Trust in Muscat on the rise, Busuttil dips slightly
Prime Minister Joseph Muscat remains the most trusted political leader, the November edition of the iSurvey commissioned by The Malta Independent on Sunday shows.
As in the previous editions of the iSurvey, respondents were asked to state how much they trusted each party leader on a scale of one to 10 – with 10 signifying the greatest level of trust, and one the lowest.
Overall, Dr Muscat received a trust rating of 5.9 out of a maximum of 10 – an increase of 0.2 decimal points from the previous survey in April 2016. Dr Busuttil on the other hand received an overall average score of 4.8, a decrease of 0.1 decimal points. The difference between the two leaders has grown to 1.1 points, from a difference of 0.8 points from the April edition.
Previous surveys between December 2014 and April 2016 saw Dr Muscat continuously lose ground on his overall trust ratings, ranging from 6.55 to 5.70. He has, however, managed to turn this around with a slight increase from April till now. At no point has Dr Busuttil overtaken the Prime Minister in terms of personal trust ratings.
Conversely, while Dr Busuttil has consistently gained in trust score between the December 2014 and April 2016 surveys – from a score of 4.54 to 4.9 – this edition has seen him lose out, albeit marginally, for the first time since December 2014.
PN and PL voter split
When breaking down the trust scored based on how people voted in the 2013 general election, it was found that PL voters overwhelmingly trust their party leader Dr Muscat far more than PN voters trust Dr Busuttil. PL voters awarded Prime Minister Muscat a trust score of 8.18 out of a maximum of 10, indicating high trust in the way party loyalists view their leader. It should be noted however that this is not the highest trust
score Dr Muscat has received from PL voters; in the April 2015 iSurvey, he was given a trust score of 8.71.

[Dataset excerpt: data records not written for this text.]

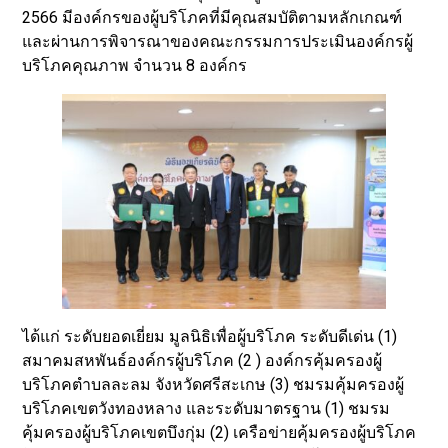
2566 มีองค์กรของผู้บริโภคที่มีคุณสมบัติตามหลักเกณฑ์
และผ่านการพิจารณาของคณะกรรมการประเมินองค์กรผู้
บริโภคคุณภาพ จำนวน 8 องค์กร
ได้แก่ ระดับยอดเยี่ยม มูลนิธิเพื่อผู้บริโภค ระดับดีเด่น (1)
สมาคมสหพันธ์องค์กรผู้บริโภค (2 ) องค์กรคุ้มครองผู้
บริโภคตำบลละลม จังหวัดศรีสะเกษ (3) ชมรมคุ้มครองผู้
บริโภคเขตวังทองหลาง และระดับมาตรฐาน (1) ชมรม
คุ้มครองผู้บริโภคเขตบึงกุ่ม (2) เครือข่ายคุ้มครองผู้บริโภค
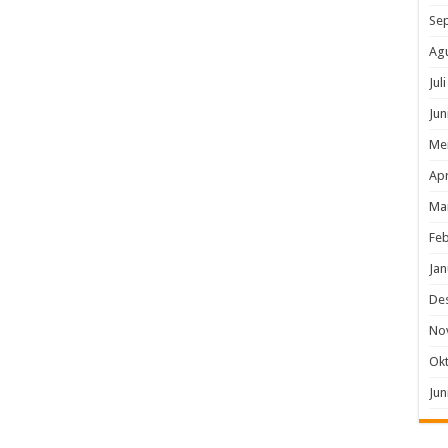
Se
Ag
Jul
Jun
Me
Apr
Ma
Feb
Jan
De
No
Ok
Jun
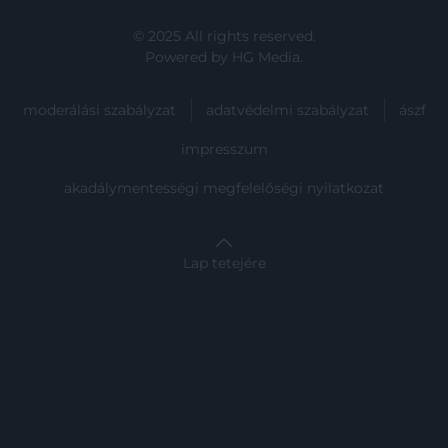
© 2025 All rights reserved.
Powered by
HG Media
.
moderálási szabályzat
adatvédelmi szabályzat
ászf
impresszum
akadálymentességi megfelelőségi nyilatkozat
Lap tetejére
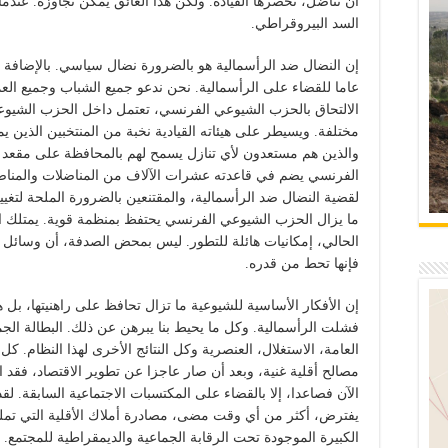
أن تناضل، تحصرها القيادة. ولكن هذا العائق يمكن تجاوزه. عند
السد البيروقراطي.
إن النضال ضد الرأسمالية هو بالضرورة نضال سياسي. بالإضافة ل
عاما للقضاء على الرأسمالية. نحن ندعو جميع الشباب وجميع العم
الالتحاق بالحزب الشيوعي الفرنسي، تعتمل داخل الحزب الشيوعي
مختلفة. ويسيطر على هيئاته القيادية نخبة من المنتخبين الذين يمي
والذين هم مستعدون لأي تنازل يسمح لهم بالمحافظة على مقعد
الفرنسي يضم في قاعدته عشرات الآلاف من المناضلات والمنا
لقضية النضال ضد الرأسمالية، والمقتنعين بالضرورة الملحة لتغيي
ما يزال الحزب الشيوعي الفرنسي يحتفظ بمنظمة قوية. يمتلك 
الحالي، إمكانيات هائلة للتطور. ليس بمحض الصدفة، أن وسائل الإع
فإنها تحط من قدره.
إن الأفكار الأساسية للشيوعية ما تزال تحافظ على راهنيتها، بل
فشلت الرأسمالية. وكل ما يحيط بنا يبرهن عن ذلك. البطالة الج
العامة، الاستغلال، العنصرية وكل النتائج الأخرى لهذا النظام. كل
مصالح أقلية غنية، وبعد أن صار عاجزا عن تطوير الاقتصاد، فقد 
الآن فصاعدا، إلا بالقضاء على المكتسبات الاجتماعية السابقة. لق
يفترض، أكثر من أي وقت مضى، مصادرة أملاك الأقلية التي تملك
الكبيرة الموجودة تحت الرقابة الجماعية والديمقراطية للمجتمع. إن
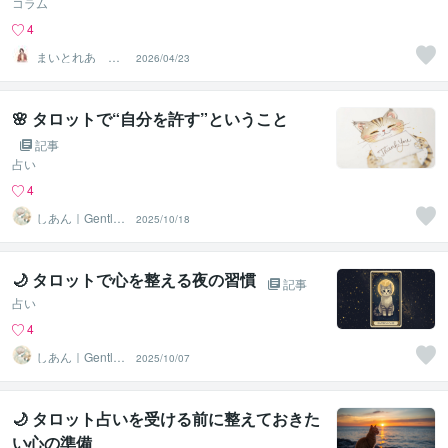
コラム
4
まいとれあ 蓉
2026/04/23
己（ようこ）
🌸 タロットで“自分を許す”ということ
記事
占い
4
しあん｜Gentle
2025/10/18
Tarot
🌙 タロットで心を整える夜の習慣
記事
占い
4
しあん｜Gentle
2025/10/07
Tarot
🌙 タロット占いを受ける前に整えておきた
い心の準備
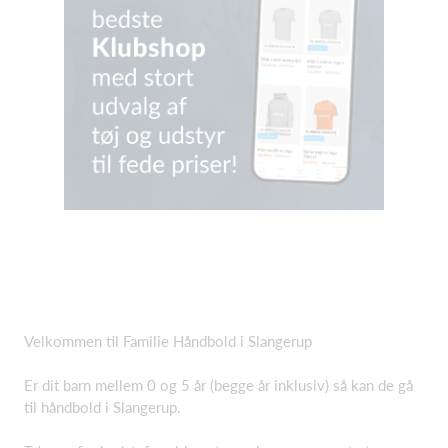
Velkommen til Familie Håndbold i Slangerup
Er dit barn mellem 0 og 5 år (begge år inklusiv) så kan de gå
til håndbold i Slangerup.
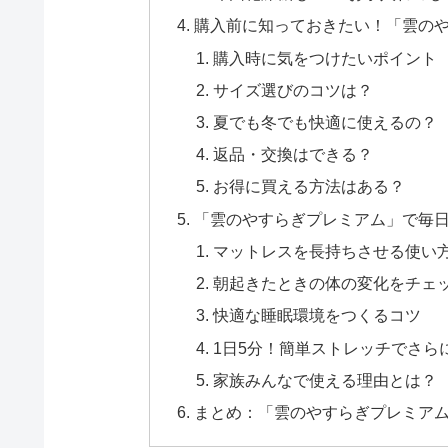
購入前に知っておきたい！「雲のや
購入時に気をつけたいポイント
サイズ選びのコツは？
夏でも冬でも快適に使えるの？
返品・交換はできる？
お得に買える方法はある？
「雲のやすらぎプレミアム」で毎
マットレスを長持ちさせる使い
朝起きたときの体の変化をチェ
快適な睡眠環境をつくるコツ
1日5分！簡単ストレッチでさら
家族みんなで使える理由とは？
まとめ：「雲のやすらぎプレミア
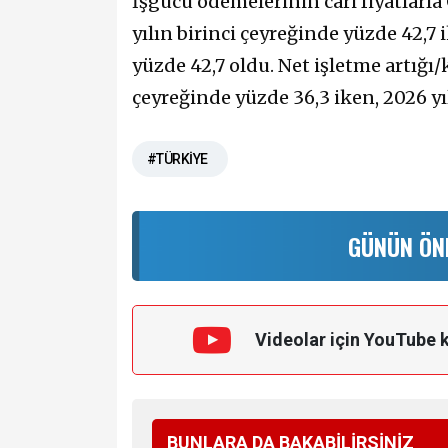
İşgücü ödemelerinin cari fiyatlarla
yılın birinci çeyreğinde yüzde 42,7 
yüzde 42,7 oldu. Net işletme artığı/
çeyreğinde yüzde 36,3 iken, 2026 yıl
#TÜRKİYE
GÜNÜN ÖN
Videolar için YouTube 
BUNLARA DA BAKABİLİRSİNİZ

Dr Busuttil has lost the most ground among PN voters, being awarded a score of just 5.27 out of a maximum of 10. Compared to the trust score he received by PN voters in April 2016, at 7.2, he lost two whole points. The Opposition Leader had been making significant gains between December 2014 and April 2016, until this U-turn.
In view of the government scandals that erupted between December 2014 and April 2016, most notably the Panama Papers scandal, it could be that Dr Busuttil was being carried by the government’s blunders.
It was also found that PL voters place more trust in the Opposition leader than PN voters place trust in the Prime Minister. PL voters gave Dr Busuttil a trust score of 3.33. PN
voters on the other hand, gave Dr Muscat a trust score of 2.59. This shows that PN voters are overall less trusting of either leader, and have great reservations on the trustworthiness of Dr Muscat.
Joseph Muscat v Simon Busuttil
In addition to being asked to rate the Prime Minister and Opposition Leader separately, respondents were also asked: Which party leader do you trust the most?
Overall, 45.1% chose Prime Minister Muscat, 28.5% chose Dr Busuttil, and 23.1% said ‘neither’, while 3.2% refused to answer the question. The difference between Dr Muscat and Dr Busuttil has reached a staggering 16.6 percentage points, compared with a difference of 9.7 percentage points in the April 2016 iSurvey.
It must be noted however that
prior to the 2016 iSurvey, the April 2015 and December 2014 all registered Dr Muscat ahead of Dr Busuttil by over 20 percentage points.
Of those who voted PL in the 2013 general election, 83.2% (from 80.5% in April 2016) chose Dr Muscat, 6% (from 3.7% in April 2016) chose Dr Busuttil, 9.7% (from 14.5% in April 2016) chose ‘neither’ and 1% refused to answer.
Of those who voted PN in the 2013 general election, 10% (from 4.2% in April 2016) chose Dr Muscat, 67.6% (from 77% in April 2016) chose Dr Busuttil, 22.3% (from 16.8% in April 2016) chose ‘neither’ and none refused to answer the question.
How do new voters view Joseph Muscat v Simon Busuttil?
Those who were not eligible to vote in the last general election, when asked to choose their preferred leader, 27.3% chose Dr Muscat,
31.8% chose Dr Busuttil, 36.4% said ‘neither one’, and 4.5% refused to answer the question.
No discernable pattern can be identified, due to the relatively similar split between both leaders and the proportion that chose ‘neither’ as their response.
In addition to this, there was the split of how men and women responded also on similar lines, with 45% of men choosing the Prime Minister, 25.7% chose Dr Busuttil and 25.2% neither one.
42.5% of women choseDr Muscat, 31.3% chose the Opposition leader, and 21.1% said neither one.
The November 2016 iSurvey – the sixth of its kind – was commissioned to Business Leaders Malta on behalf of The Malta Independent. A total of 600 respondents were used, representative of age, gender and spread of localities. With such a sample size, the margin of error is +/- 4%. More info from the iSurvey will be disclosed throughout the week.